Dönüşte İğneada yolunda saptık nasıl böyle bir hata yaptık bilmiyorum :) İğneada'nın terkedilmişliğine mi yanayım,yolun yaklaşık 4 saat süremesine mi,koskoca iğneada'da yemek yenecek doğru dürüst bir yer olmamasına mı neye yanayım bilemiyorum.Hayatım boyunca bu kadar yeşili bir arada görmedim.Yol boyunca ormanın içinden gidiyorsunuz.Istranca Dağlarını aştık yeşilin her tonu ,bayıltacak seviyede oksijen bu da güzel bir deneyim oldu. İğneada'dan hoşlanmadım evet ama yaz sezonunun geçmiş olmasının etkisi vardı sanırım.Gerçi yaz da olsa gitmem İğneadaya bir tek otel kalanı pansiyon,apart bizim tatil anlayışımıza hitap etmiyor.Ama deniz uçsuz bucaksız elbette tertemiz,kum da güzel ve tahmin edemeyeceğiniz kadar deniz kabuğu var.Topladık birazcık hatta kendime yüzük bile buldum en doğalından  :)

Allah sağlık versin,para versin,huzur versin hep gezelim olmaz mı ? İnsanlar zenginlik hayalleri kurar ya işte şu arabayı alacağım şu evde oturacağım gibi benim derdim sadece "yeni " yerler görmek..

8 yorum:

1i Yok mu dedi ki...

Satır satır hepsinin okudum. Çok güzel olmuş yazın. Oldukça güzel olmuş....

Edirne'ye kardeşim atandı. En yakın zamanda benim de oraya yolum düşecek gibi görünüyor.. :)

Fakat benim bir konuda şikayetim var...
Burayı unutma... :(

RuYaYLa dedi ki...

Bayıla bayıla okudum keşke vaktim olsa bende gidebilsem

Zeugma dedi ki...

Gidip görmüş kadar oldum inan.
Hatta ciğer tava yedim, köfteyi sıradan buldum, o kadar yani :)

Ellerine sağlık prenses...

Üfürükten Prenses dedi ki...

@1iyokmu : Ooo kardeşin atanmış ne güzeli ciğer için hep bahanen olacak :)

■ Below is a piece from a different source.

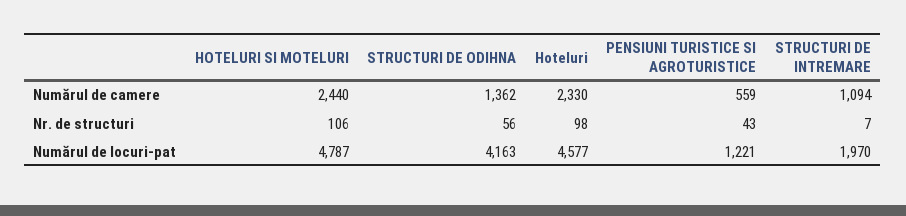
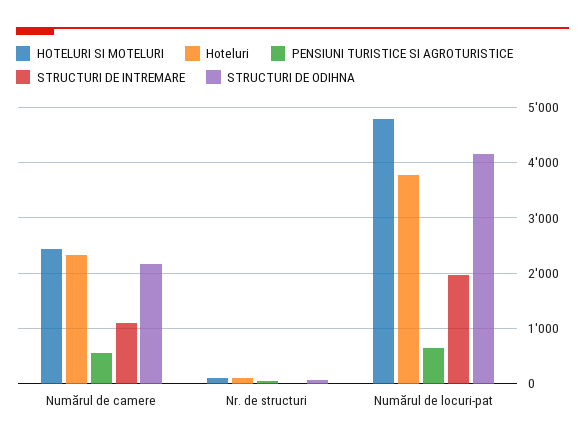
STRUCTURI DE ODIHNA, Numărul de camere: 1362 -> 2200
Hoteluri, Numărul de locuri-pat: 4577 -> 3800
PENSIUNI TURISTICE SI AGROTURISTICE, Numărul de locuri-pat: 1221 -> 600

Memur için uygun bir şehir hem hareketli hem de uygun,tebrik ederim kardeşini.

Aslında buraya yazmadıgım için vicdanım hep rahatsız ama ,ama işte :)

@rüyayla:Günübirlik bile gidilebilir bence hani sabahın köründe çıkıp geç dönülebilir.Turlar da var,vakit daha iyi kullanılabilir belki tur ile..

@zeugma:İçten bri yazıya daha içten bir yorum olmuş,teşekkür ederim canım :)

chtrtm dedi ki...

Hele ciğer fotoğraflarını görünce memleket özlemi bastı, iyi gezmişsin.

Farfalle dedi ki...

Yine gidelim, belki bende bi yüzük bulabilirim bu sefer en doğalından:).GERÇEKTEN ÇOK KEYİFLİYDİ YAAA...

Afşar Çelik dedi ki...

Ben bu blogu kıskanıyom ya! Yazma sen yazma! Daha iyisi... Yaz sen yaz ..(Sen dedim ya la!) Özür efendim... Yazın siz... Ama çok iyi olmasın... Çatlıyorum...

Üfürükten Prenses dedi ki...

@yaş tahta: edirneli ne çok blogger varmış yahu :)

@farfalle: yine gidelim hep gidelim hep gezelim :P

@afşar çelik: Çatlamayınız lütfen hemen harekete geçiniz :)

Bence muhteşem bir ülkede yaşıyoruz,nerede yaşıyorsunuz bilmiyorum ama eminim gezilecek çok yer vardır.En azından yakın çevrede.

Ben gitmeyi seviyorum ""gitmek"" iyi geliyor bana,insanı ferahlatıyor.